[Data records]
-- Opening Marker --
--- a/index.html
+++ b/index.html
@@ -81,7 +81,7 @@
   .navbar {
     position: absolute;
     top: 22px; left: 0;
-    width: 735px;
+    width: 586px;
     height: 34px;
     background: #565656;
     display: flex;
-- Closing Marker --
-- Opening Marker --
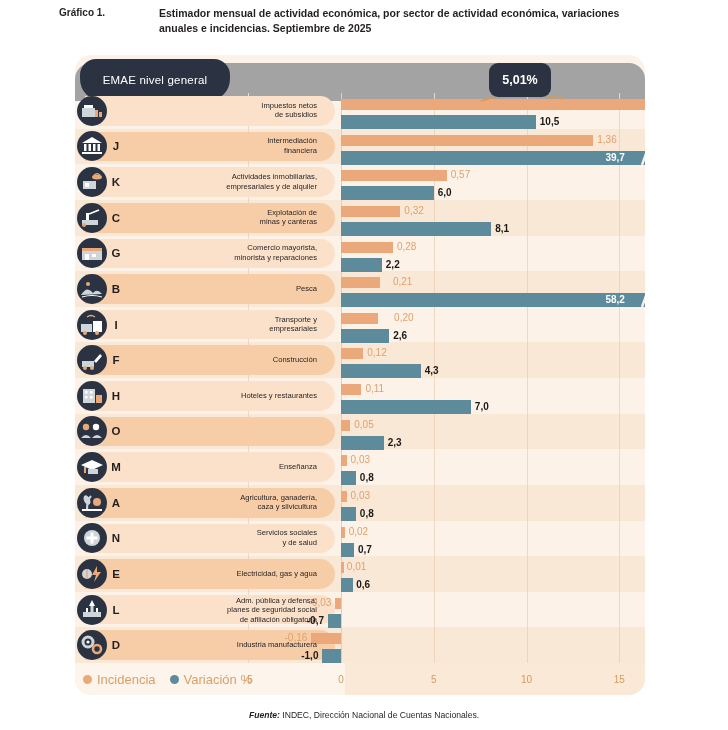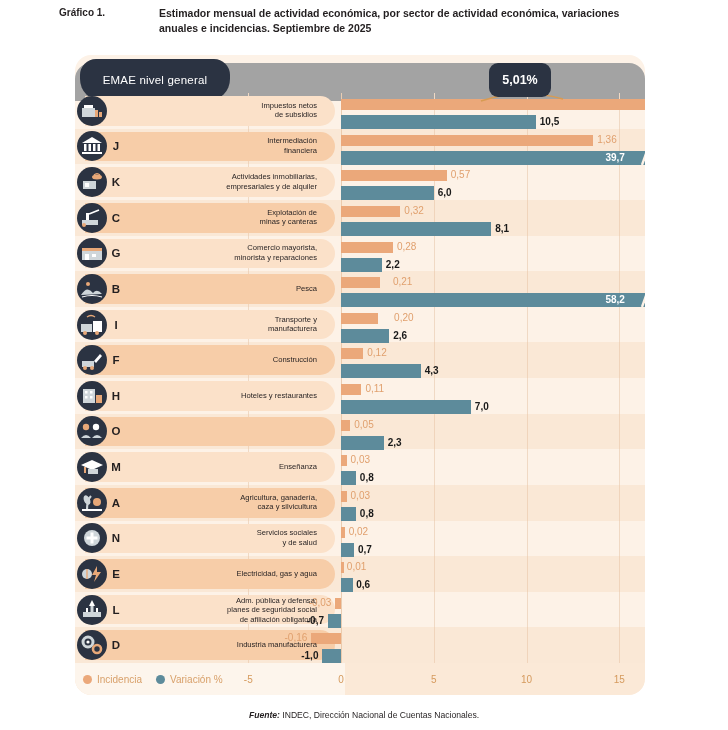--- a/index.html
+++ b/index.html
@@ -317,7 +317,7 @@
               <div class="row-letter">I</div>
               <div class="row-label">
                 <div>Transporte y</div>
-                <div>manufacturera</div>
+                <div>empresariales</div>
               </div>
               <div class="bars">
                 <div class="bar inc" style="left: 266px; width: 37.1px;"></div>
-- Closing Marker --
(Task item)
Using the records above, pull out each line where the word "left" occurs.

(Task result)
     top: 22px; left: 0;
                 <div class="bar inc" style="left: 266px; width: 37.1px;"></div>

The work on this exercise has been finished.